People wearing red baseball caps and T-shirts that said "I (heart) HK" helped dismantle a first row of barricades made up mostly of wooden pallets after bailiffs issued a warning to the crowd that they would start enforcing the court-ordered clearance.
Police officers in helmets soon stepped in, using shears to clear further rows of metal barricades while others tore down tents and canopies and carried away other obstructions, including a sofa. Hundreds of other officers advanced slowly along the street while some stood by with backpack pepper sprayers.
Local media reports said 4,000 officers were on hand to enforce the court injunction granted to taxi drivers to remove obstructions from Nathan Road, a busy artery in Kowloon.
Police said that the 116 people arrested as of early Wednesday were held for offences including unlawful assembly and assaulting or obstructing police. One man was arrested for possessing offensive weapons including an axe, hammer and crowbar.

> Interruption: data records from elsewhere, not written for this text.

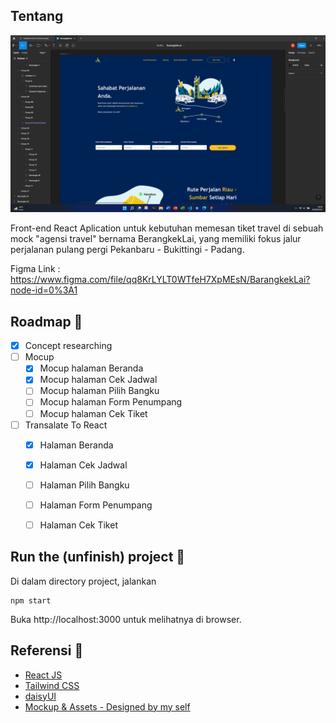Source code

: ## Tentang

![Screenshot of the running project](https://raw.githubusercontent.com/hilmiha/barangkekLai/master/src/assets/dev/sc_dev.png)

Front-end React Aplication untuk kebutuhan memesan tiket travel di sebuah mock "agensi travel" bernama BerangkekLai, yang memiliki fokus jalur perjalanan pulang pergi Pekanbaru - Bukittingi - Padang.

Figma Link : https://www.figma.com/file/qq8KrLYLT0WTfeH7XpMEsN/BarangkekLai?node-id=0%3A1

## Roadmap 🚧
- [x] Concept researching
- [ ] Mocup
  - [x] Mocup halaman Beranda 
  - [x] Mocup halaman Cek Jadwal
  - [ ] Mocup halaman Pilih Bangku
  - [ ] Mocup halaman Form Penumpang
  - [ ] Mocup halaman Cek Tiket
- [ ] Transalate To React
  - [x] Halaman Beranda 
  - [x] Halaman Cek Jadwal
  - [ ] Halaman Pilih Bangku
  - [ ] Halaman Form Penumpang
  - [ ] Halaman Cek Tiket



## Run the (unfinish) project 🚀

Di dalam directory project, jalankan

    npm start

Buka http://localhost:3000 untuk melihatnya di browser.

## Referensi 📑

- [React JS](https://reactjs.org/)
- [Tailwind CSS](https://tailwindcss.com/)
- [daisyUI](https://daisyui.com/)
- [Mockup & Assets - Designed by my self](https://www.figma.com/file/qq8KrLYLT0WTfeH7XpMEsN/BarangkekLai?node-id=0%3A1)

The arrest toll was likely to rise after police were seen detaining several more people as the operation got underway, including student leaders Joshua Wong and Lester Shum, according to the Hong Kong Federation of Students' Facebook page.
Nine officers were hurt in the scuffles.
Protesters have been camped out on major thoroughfares since Sept. 28 demanding greater democracy in the semiautonomous Chinese city. The standoff has continued with no end in sight as neither the government nor the student-led protesters have shown any willingness to compromise.

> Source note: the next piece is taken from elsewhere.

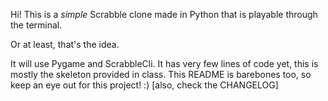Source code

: Hi! This is a _simple_ Scrabble clone made in Python that is playable through the terminal.

Or at least, that's the idea.

It will use Pygame and ScrabbleCli. It has very few lines of code yet, this is mostly the skeleton provided in class. This README is barebones too, so keep an eye out for this project! :) [also, check the CHANGELOG]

The demonstrators demand that Hong Kong's government scrap a plan mandated by China's communist leaders to use a panel of Beijing-friendly elites to screen candidates for top leader in inaugural 2017 elections.
The chaotic scenes overnight underscored the challenge Hong Kong authorities face in trying to shut down the protest site in gritty, working-class Mong Kok. It's home to a more unruly and aggressive crowd compared with the main protest site next to government headquarters, where protesters last week put up little resistance to a separate court order to remove a handful of barricades.